Guest article: Matt Baldwin, Coast
There is a saying that you should never judge a builder by the state of their own home. They are, so we are led to believe, too busy working for their customers to get their own house in order.
This often rings true when looking inside the marketing and comms teams in professional services firms. It is a case of ‘do what we say, not what we do’.
Because whilst those teams might be excellent, professional services marketers are not very good at telling everyone that they are. And that is a shame.
Marketing and comms teams are talented, creative, engaging and dedicated, wrapped in dogged perseverance (and thick skins). They need to be, working alongside some of the brightest, most challenging and highest-paid professionals around.
Marketers typically work behind the scenes, supporting colleagues in their own marketing and comms. Even headline campaigns so clearly built and delivered by marketing or PR teams sit behind the voice of partnership or practice leads. It is understandable – that is where the work goes.
Yes, there is often recognition for the contribution marketing plays, but we all know that the role we play is more than a ‘contribution’.
I started my PR career working for a large US agency supporting very large American and UK businesses. Those marketing and sales teams (and the agency) would celebrate the opening of a door if their hand played even the smallest role.
It was a daily reminder that it was, in fact, the marketing and comms teams behind the success of those businesses.
Professional services marketers might want to do the same – and we mean much more than the monthly or quarterly reports prepared for partners and boards. It is time for marketers to come out of their shells, to own and celebrate the work they do.
Because if you don’t, nobody will do it for you. And that has consequences.
When marketing is not clearly articulated, it is all too easily reduced to just ‘support’. Even now, it is not uncommon to see LinkedIn posts that label marketing in firms as the ‘colouring in department’.

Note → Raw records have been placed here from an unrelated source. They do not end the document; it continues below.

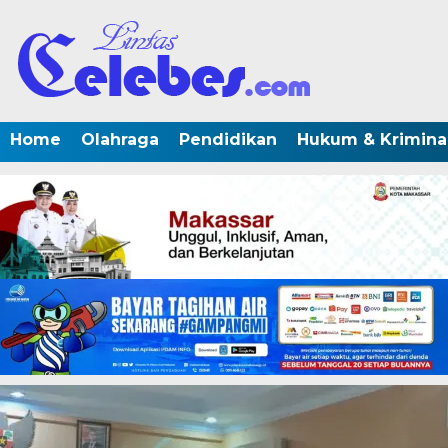
Home
Olahraga
Pendidikan
Hukum & Krimina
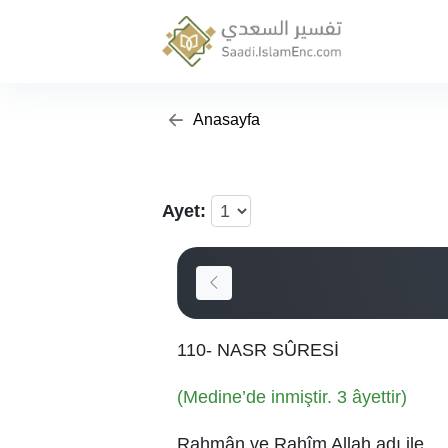
Anasayfa
Ayet:
110- NASR SÛRESİ
(Medine’de inmiştir. 3 âyettir)
Rahmân ve Rahîm Allah adı ile.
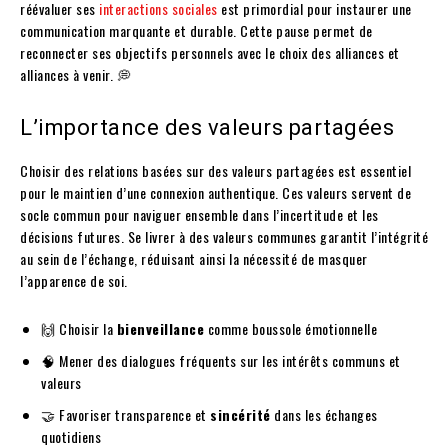
réévaluer ses
interactions sociales
est primordial pour instaurer une
communication marquante et durable. Cette pause permet de
reconnecter ses objectifs personnels avec le choix des alliances et
alliances à venir. 💭
L’importance des valeurs partagées
Choisir des relations basées sur des valeurs partagées est essentiel
pour le maintien d’une connexion authentique. Ces valeurs servent de
socle commun pour naviguer ensemble dans l’incertitude et les
décisions futures. Se livrer à des valeurs communes garantit l’intégrité
au sein de l’échange, réduisant ainsi la nécessité de masquer
l’apparence de soi.
🙌 Choisir la
bienveillance
comme boussole émotionnelle
🧠 Mener des dialogues fréquents sur les intérêts communs et
valeurs
🤝 Favoriser transparence et
sincérité
dans les échanges
quotidiens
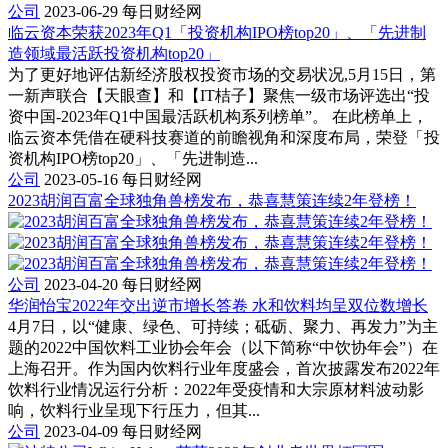
公司
2023-06-29
每日财经网
临云资本荣获2023年Q1「投资机构IPO榜top20」、「先进制
造领域最活跃投资机构top20」
为了更好地评估新经济股权投资市场的交易状况,5月15日，第
一新声联合【天眼查】和【IT桔子】聚焦一级市场评选出“投
资中国-2023年Q1中国最活跃机构系列榜单”。 在此榜单上，
临云资本凭借在硬科技赛道的前瞻视角和深度布局，荣登「投
资机构IPO榜top20」、「先进制造...
公司
2023-05-16
每日财经网
2023胡润百富全球独角兽榜发布，恭喜慧策连续2年登榜！
公司
2023-04-20
每日财经网
华润怡宝2022年交出逆市增长答卷 水和饮料均呈双位数增长
4月7日，以“健康、绿色、可持续；砥砺、聚力、再发力”为主
题的2022中国饮料工业协会年会（以下简称“中饮协年会”）在
上海召开。作为国内饮料行业年度盛会，首次披露发布2022年
饮料行业情况运行分析：2022年受疫情和大宗原材料波动影
响，饮料行业呈现下行压力，但其...
公司
2023-04-09
每日财经网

Partners do not deliberately overlook marketing and comms – they respond to what they hear and see. Where they are quick to celebrate a new client, completed deals or a case won, marketing is quieter, more modest and inclined to let their work speak for itself. In busy firms, it rarely does.
This doesn’t mean we should shout every time we open a door, nor is it about self-promotion. It is about being visible, focused on impact, giving credit to the marketing and comms juniors behind those big wins. It is about giving a visible voice to the contributions we make.
When marketing is visible, it is valued. And when it is valued, it has more influence.
But we know this anyway – it is, after all, marketing and comms. It’s what we do every day.
Matt Baldwin is the joint managing director of Coast, a media relations agency.